公開日 2015年09月25日
協会は9月9日、東京都知事に提出した2016年度予算等に関する請願に基づき都福祉保健局と懇談した。
予防接種では、MRワクチンの接種率向上に向けて教育庁と連携し、就学時健診での接種状況の確認と接種勧奨等を推進することや、B型肝炎ウイルス予防接種に取り組む区市町村への財政支援を実施すること、医療・介護体制の充実では、都内入院ベッドの増床計画が必要なことや、特別養護老人ホームの増床に取り組むことなど、協会の要望に応える回答が目立った。
B型肝炎ワクチン 都が手上げ自治体に補助
本年3月、WHOは日本が麻疹の排除状態にあることを認定したが、この状態を続けるためには全国に比べ低い東京の接種率を引き上げることが必要だ。協会は①第二期(小学校入学前年度)の接種率向上に向けた勧奨②成人男女へのMRワクチン接種実施などを求めてきた。都が回答したように、教育庁と福祉保健局の連携は一歩前進だ。就学前児童への積極的な勧奨により、接種率向上を望みたい。一方、成人男女の3割~4割が風疹の抗体値が低いというデータもあることから、引き続き、成人男女に対する接種制度の導入を求めていく必要がある。
国が定期接種化に向けて動き出しているB型肝炎ウイルス予防接種は、現在、千代田区、品川区、渋谷区、豊島区の4区が公的助成をしている。B型肝炎ウイルスは、尿・血液、ならびに涙、よだれ、汗から罹患するジェノタイプAが国内で広がっていることが報告されており、とりわけ3歳未満で感染するとキャリアになりやすく、がん化しやすい。

答える設問
**1.** 都との懇談の記事の内容を二文でまとめること。
**2.** 都との懇談の記事に照らして、次の(a)〜(c)が合っているかをそれぞれ「はい」か「いいえ」で答え、決め手となる記事の語句をそのまま引用すること。
(a) B型肝炎ウイルス予防接種に公的助成をしているのは、現在5つの区である。
(b) WHOは本年3月、日本が麻疹の排除状態にあることを認定した。
(c) 東京の接種率は全国に比べて高い。
**3.** 都との懇談の記事を、最後の文の後から書き進めること。

データソースの記録

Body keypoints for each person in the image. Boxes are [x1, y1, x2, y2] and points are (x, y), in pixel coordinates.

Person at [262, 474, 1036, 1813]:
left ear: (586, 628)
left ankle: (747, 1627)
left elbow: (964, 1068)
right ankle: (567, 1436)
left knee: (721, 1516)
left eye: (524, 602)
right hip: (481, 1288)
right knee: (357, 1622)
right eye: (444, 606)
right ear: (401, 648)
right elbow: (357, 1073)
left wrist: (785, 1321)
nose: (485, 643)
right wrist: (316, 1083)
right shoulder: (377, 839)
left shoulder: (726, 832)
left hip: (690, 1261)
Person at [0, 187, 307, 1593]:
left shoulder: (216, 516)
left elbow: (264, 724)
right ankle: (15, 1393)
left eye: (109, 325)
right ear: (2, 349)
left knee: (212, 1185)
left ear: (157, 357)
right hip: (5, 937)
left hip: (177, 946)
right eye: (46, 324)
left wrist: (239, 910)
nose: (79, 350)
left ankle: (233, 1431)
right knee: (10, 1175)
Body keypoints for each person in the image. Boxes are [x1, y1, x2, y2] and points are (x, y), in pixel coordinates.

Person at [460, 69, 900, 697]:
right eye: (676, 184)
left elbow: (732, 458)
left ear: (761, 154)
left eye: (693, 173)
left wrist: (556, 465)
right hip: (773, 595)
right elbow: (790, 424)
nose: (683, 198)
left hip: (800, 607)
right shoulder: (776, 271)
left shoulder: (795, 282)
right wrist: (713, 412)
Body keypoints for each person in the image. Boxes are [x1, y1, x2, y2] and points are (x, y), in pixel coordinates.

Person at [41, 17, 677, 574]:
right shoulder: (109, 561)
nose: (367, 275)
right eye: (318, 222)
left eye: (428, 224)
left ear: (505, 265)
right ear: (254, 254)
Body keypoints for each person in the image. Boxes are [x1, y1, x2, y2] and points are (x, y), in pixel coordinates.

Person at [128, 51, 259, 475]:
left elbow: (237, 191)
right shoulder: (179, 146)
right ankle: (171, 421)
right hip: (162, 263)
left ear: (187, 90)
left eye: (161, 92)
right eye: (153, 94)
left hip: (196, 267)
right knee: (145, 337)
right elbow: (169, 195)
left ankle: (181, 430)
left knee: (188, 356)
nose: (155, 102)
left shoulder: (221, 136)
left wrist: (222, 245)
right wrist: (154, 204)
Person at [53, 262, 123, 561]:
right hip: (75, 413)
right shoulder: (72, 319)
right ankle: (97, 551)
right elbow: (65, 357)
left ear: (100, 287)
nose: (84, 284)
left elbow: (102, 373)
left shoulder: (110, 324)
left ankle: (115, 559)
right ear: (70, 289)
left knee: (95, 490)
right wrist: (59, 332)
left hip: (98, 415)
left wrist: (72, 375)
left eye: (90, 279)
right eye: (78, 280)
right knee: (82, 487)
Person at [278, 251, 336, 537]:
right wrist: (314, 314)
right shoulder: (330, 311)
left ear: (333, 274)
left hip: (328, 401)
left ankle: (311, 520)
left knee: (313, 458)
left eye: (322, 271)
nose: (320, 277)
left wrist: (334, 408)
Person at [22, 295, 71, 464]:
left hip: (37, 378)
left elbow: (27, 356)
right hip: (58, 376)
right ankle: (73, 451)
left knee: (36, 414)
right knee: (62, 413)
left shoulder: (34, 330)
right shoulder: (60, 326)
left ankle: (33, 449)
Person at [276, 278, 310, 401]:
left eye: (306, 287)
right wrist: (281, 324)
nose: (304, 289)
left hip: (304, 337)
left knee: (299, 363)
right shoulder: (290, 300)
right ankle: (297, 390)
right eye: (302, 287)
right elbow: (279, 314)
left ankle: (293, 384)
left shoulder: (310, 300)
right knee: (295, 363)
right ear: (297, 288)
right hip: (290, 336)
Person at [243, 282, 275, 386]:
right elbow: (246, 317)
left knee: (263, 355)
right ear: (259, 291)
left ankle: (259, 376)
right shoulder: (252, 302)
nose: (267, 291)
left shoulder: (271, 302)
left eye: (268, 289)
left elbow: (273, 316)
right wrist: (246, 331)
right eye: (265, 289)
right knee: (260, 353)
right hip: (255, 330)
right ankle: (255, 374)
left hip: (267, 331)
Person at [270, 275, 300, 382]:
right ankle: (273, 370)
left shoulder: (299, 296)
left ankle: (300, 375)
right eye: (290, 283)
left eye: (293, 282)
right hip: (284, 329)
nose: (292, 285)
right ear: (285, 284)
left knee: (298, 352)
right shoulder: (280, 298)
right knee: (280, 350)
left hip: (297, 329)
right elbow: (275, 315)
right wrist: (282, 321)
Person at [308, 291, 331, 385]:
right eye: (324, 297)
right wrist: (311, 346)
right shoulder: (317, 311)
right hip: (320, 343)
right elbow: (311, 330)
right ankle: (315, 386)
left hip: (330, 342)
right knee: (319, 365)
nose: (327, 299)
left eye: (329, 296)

設問の解答
**1.** 協会は9月9日、都知事に提出した2016年度予算等に関する請願に基づいて都福祉保健局と懇談した。MRワクチンの接種率向上やB型肝炎ウイルス予防接種に取り組む区市町村への財政支援、入院ベッドや特別養護老人ホームの増床など、協会の要望に応える回答が目立った。

**2.**
(a) いいえ。「千代田区、品川区、渋谷区、豊島区の4区が公的助成をしている」
(b) はい。「本年3月、WHOは日本が麻疹の排除状態にあることを認定した」
(c) いいえ。「全国に比べ低い東京の接種率を引き上げることが必要だ」

**3.**
協会はワクチン接種により感染予防が可能であることから、都独自の接種助成制度を求めてきた。これに対して都は、国が定期接種化するまでの間、都の包括補助事業に追加することで、区市町村の取り組みを促したいと回答。本年10月からB型肝炎予防接種にかかる経費も包括補助の対象とするとした。これも大きな前進である。
一方、国の技術的検討結果に従って、対象者を「生後12カ月」としているが、子どものキャリア化を防ぐためにも、協会は3歳未満に対象を拡大していくことを当面求めていく。
8,000床の増床試算 慢性期ベッド削減が前提
都道府県が定める「構想区域」(原則二次医療圏)ごとに2025年の必要病床数を算出するという地域医療構想の策定作業が東京都でも始まっている。地域の入院ベッド数を医療資源投入量(なんと出来高診療報酬の総額の多寡!)で区分し、「高度急性期」「急性期」「回復期」「慢性期」という4つの機能に分けて算出するというものだ。
さらに構想区域ごとに「地域医療構想調整会議」を設けて、医療構想ではじき出された数字に従って、病床削減を図る仕組みも持ち込まれた。医療機関同士で協議させて、協議の結論に従わない医療機関名の公表や補助金の停止等々、都道府県知事の権限が強化されているのも特徴だ。
協会は、医療費適正化計画と連動するような医療費抑制・病床削減のツールではなく、都民が真に必要としている病床を確保するよう都に求めた。これに対し都は「試算では8,000床程度が新たに必要になる」と述べ、2025年に向けて病床数拡大の方向を示した。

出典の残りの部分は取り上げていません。